Cortar nem sempre é a melhor ideia. Nem mesmo em medicina. O exemplo mais recente disso é um estudo internacional que apóia uma abordagem mais conservadora no tratamento de cistos ovarianos benignos: a pesquisa propõe um monitoramento vigilante dessas massas que se formam nos ovários, em vez de retirá-las cirurgicamente. Os resultados do estudo, publicado no The Lancet Oncology, “dão mais apoio aos médicos”, dizem os especialistas consultados, para ajudar os pacientes na tomada de decisões.

Cistos ovarianos são uma espécie de sacos cheios de líquido que se formam em ou ao redor dos ovários. Através de um ultrassom, os médicos determinam seu potencial benigno – os mais comuns são os funcionais, que se formam com o ciclo menstrual e desaparecem sozinhos – ou malignidade. Se é tumores malignos, a abordagem é removê-los.
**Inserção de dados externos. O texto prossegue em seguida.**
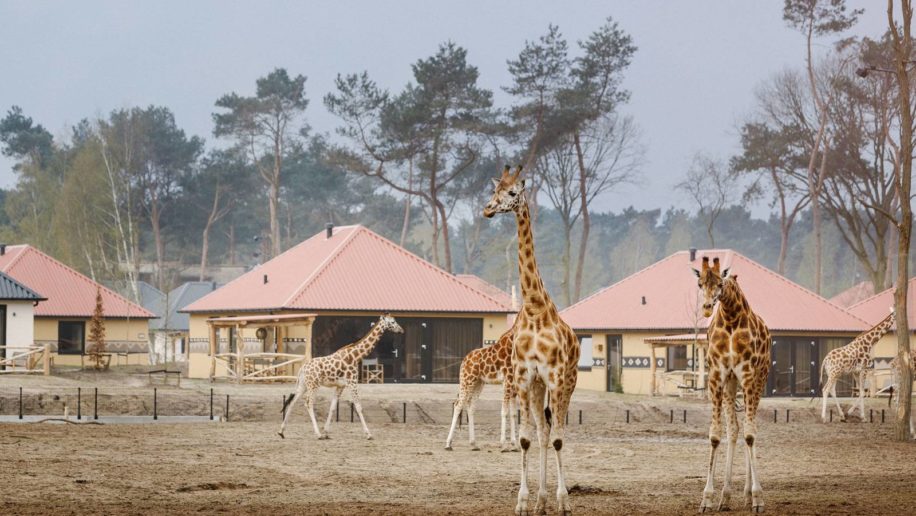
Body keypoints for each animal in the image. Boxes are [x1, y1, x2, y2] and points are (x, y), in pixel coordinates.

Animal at [484, 166, 576, 516]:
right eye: (495, 190)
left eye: (513, 193)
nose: (487, 209)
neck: (535, 307)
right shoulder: (525, 377)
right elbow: (525, 438)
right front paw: (523, 502)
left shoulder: (557, 377)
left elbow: (560, 438)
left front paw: (564, 502)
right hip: (538, 389)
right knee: (543, 431)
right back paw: (540, 500)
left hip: (567, 383)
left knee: (557, 432)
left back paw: (553, 498)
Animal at [696, 258, 772, 512]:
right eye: (700, 283)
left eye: (720, 283)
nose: (707, 307)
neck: (730, 318)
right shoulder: (717, 376)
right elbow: (716, 435)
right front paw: (707, 498)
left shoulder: (747, 375)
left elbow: (750, 435)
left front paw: (758, 498)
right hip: (731, 385)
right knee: (734, 429)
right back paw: (726, 496)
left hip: (759, 380)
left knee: (752, 428)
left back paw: (748, 495)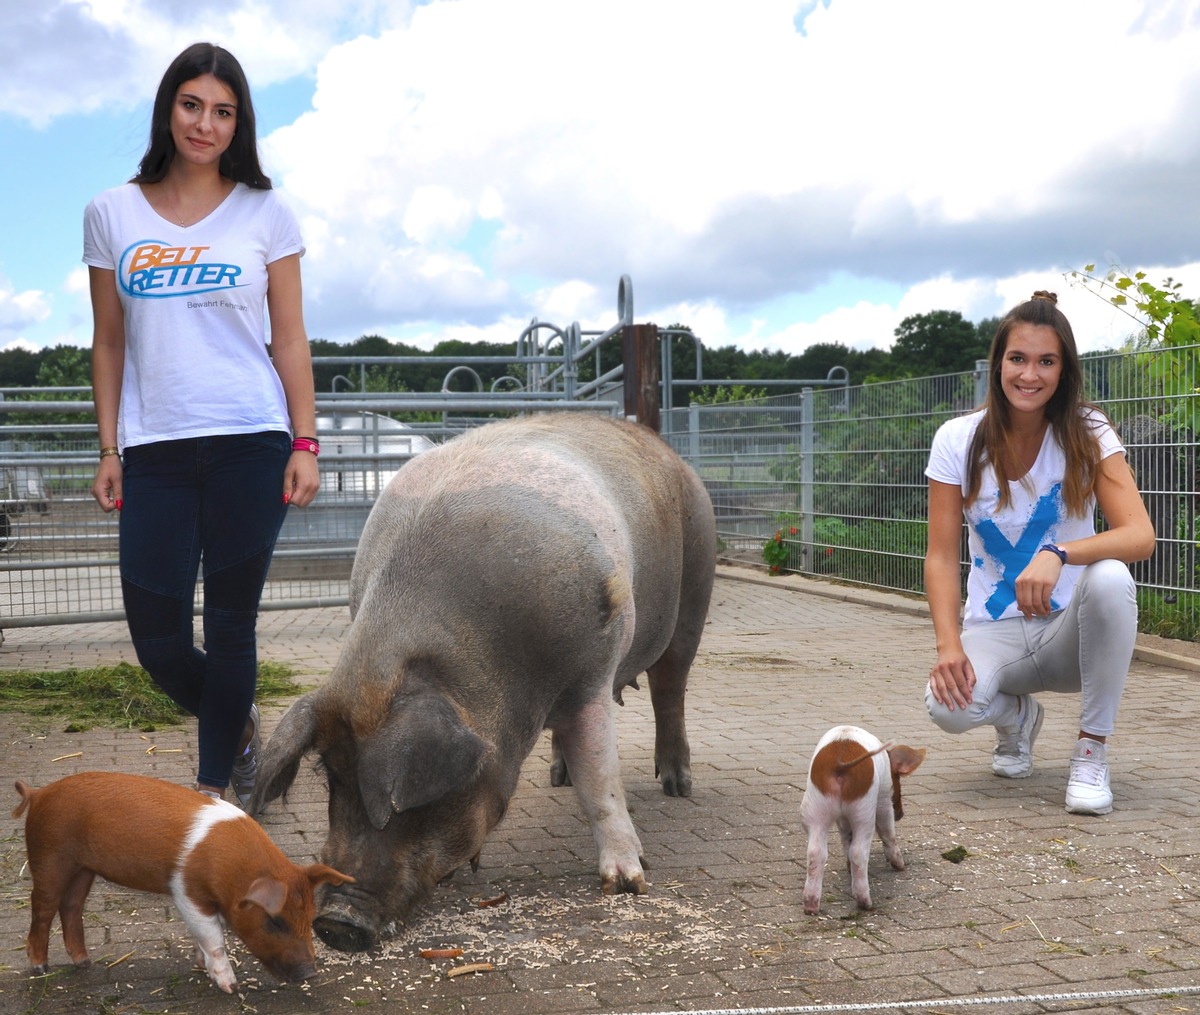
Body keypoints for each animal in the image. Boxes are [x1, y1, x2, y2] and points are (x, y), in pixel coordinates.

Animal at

No caso dos benignos, no entanto, eles podem ser operados ou monitorados para controlar sua evolução.

Cada centro de saúde tem seus próprios protocolos para tratar cistos ovarianos benignos e os mesmos médicos divergem sobre a abordagem terapêutica ideal, diz o estudo realizado por uma equipe de cientistas internacionais de instituições como o Imperial College London ou a KU Leuven de Leuven. A cirurgia é usada, muitas vezes a pedido dos próprios pacientes, para evitar o risco de falsos negativos – que, na realidade, a massa é um tumor maligno – ou complicações no ovário. No entanto, a abordagem cirúrgica não é inócua e, embora agora seja feita de maneira minimamente invasiva (por laparoscopia), envolve riscos que devem ser calibrados e levados em consideração. A possibilidade de complicações, como a perfuração intestinal, nessas cirurgias para mulheres entre 50 e 74 anos, está entre 3% e 15%. “Embora esses riscos cirúrgicos sejam pequenos, se as mulheres nesta faixa etária forem submetidas à cirurgia em nosso estudo, podemos especular que 29 a 123 delas poderiam ter sofrido complicações cirúrgicas sérias”, disse o professor Dirk Timmerman. , autor principal do KU Leuven.

Nesse cenário, a pesquisa colocou o preto sobre branco com um estudo no qual acompanhou cerca de 2.000 mulheres com essas massas não-cancerosas nos ovários. O resultado é que a chamada “espera vigilante”, em que os médicos não removem os cistos, mas controlam seu tamanho e aparência com ultrassonografias regulares, é uma abordagem eficaz e menos arriscada para esse tipo de massa. De acordo com o estudo, em um em cada cinco casos, o cisto desapareceu sozinho sem a necessidade de intervenção cirúrgica.